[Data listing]
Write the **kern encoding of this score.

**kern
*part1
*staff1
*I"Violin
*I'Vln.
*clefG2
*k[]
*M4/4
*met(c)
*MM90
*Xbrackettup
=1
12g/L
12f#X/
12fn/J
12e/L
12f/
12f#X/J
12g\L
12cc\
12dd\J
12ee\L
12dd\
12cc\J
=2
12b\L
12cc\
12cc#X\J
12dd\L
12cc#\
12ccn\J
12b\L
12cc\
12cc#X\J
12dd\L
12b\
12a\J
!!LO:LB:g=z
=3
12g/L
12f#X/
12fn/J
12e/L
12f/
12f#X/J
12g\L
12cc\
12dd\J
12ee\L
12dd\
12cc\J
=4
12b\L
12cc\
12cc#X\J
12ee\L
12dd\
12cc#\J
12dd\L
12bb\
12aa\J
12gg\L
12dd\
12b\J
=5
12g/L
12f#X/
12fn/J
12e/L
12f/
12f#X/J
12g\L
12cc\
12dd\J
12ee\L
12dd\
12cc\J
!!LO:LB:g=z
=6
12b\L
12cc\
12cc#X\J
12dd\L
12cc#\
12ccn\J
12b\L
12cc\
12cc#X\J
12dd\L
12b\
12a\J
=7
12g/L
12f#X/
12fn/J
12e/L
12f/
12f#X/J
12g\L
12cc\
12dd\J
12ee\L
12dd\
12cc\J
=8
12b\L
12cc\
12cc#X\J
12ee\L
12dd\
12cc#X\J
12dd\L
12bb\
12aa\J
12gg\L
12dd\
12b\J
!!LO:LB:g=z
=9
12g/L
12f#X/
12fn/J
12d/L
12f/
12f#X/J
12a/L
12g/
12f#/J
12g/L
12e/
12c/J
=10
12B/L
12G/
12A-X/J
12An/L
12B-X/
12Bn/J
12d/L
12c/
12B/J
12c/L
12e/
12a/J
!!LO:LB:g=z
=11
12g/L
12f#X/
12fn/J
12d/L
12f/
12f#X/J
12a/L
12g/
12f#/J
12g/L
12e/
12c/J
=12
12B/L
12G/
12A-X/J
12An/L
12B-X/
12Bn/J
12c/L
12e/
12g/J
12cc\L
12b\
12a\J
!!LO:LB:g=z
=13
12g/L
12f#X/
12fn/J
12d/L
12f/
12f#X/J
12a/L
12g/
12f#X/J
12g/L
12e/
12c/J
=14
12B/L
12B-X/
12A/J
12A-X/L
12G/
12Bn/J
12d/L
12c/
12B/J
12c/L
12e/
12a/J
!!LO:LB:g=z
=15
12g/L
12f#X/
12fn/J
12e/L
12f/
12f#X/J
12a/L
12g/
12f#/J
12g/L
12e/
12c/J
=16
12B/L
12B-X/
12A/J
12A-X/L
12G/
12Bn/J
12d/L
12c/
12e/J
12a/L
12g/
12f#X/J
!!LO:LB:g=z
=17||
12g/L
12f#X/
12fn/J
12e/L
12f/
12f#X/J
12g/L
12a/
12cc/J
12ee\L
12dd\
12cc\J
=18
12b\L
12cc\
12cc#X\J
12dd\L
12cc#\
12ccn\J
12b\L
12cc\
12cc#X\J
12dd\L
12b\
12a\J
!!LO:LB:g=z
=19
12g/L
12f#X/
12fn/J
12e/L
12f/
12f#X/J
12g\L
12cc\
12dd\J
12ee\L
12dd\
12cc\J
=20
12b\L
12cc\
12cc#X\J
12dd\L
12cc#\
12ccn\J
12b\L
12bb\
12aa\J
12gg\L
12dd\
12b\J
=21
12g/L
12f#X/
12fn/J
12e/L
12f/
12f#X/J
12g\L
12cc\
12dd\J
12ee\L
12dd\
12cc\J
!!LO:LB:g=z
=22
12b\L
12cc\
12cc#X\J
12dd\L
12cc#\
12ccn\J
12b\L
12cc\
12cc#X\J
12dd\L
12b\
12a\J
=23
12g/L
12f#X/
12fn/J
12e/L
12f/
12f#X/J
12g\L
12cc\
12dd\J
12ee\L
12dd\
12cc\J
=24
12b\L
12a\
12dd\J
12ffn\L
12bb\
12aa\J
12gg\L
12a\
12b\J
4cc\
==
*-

What you should do:
How many lines of the listing above contain the string "kern"? Case counts, so give only the number.

Finished exercise:
2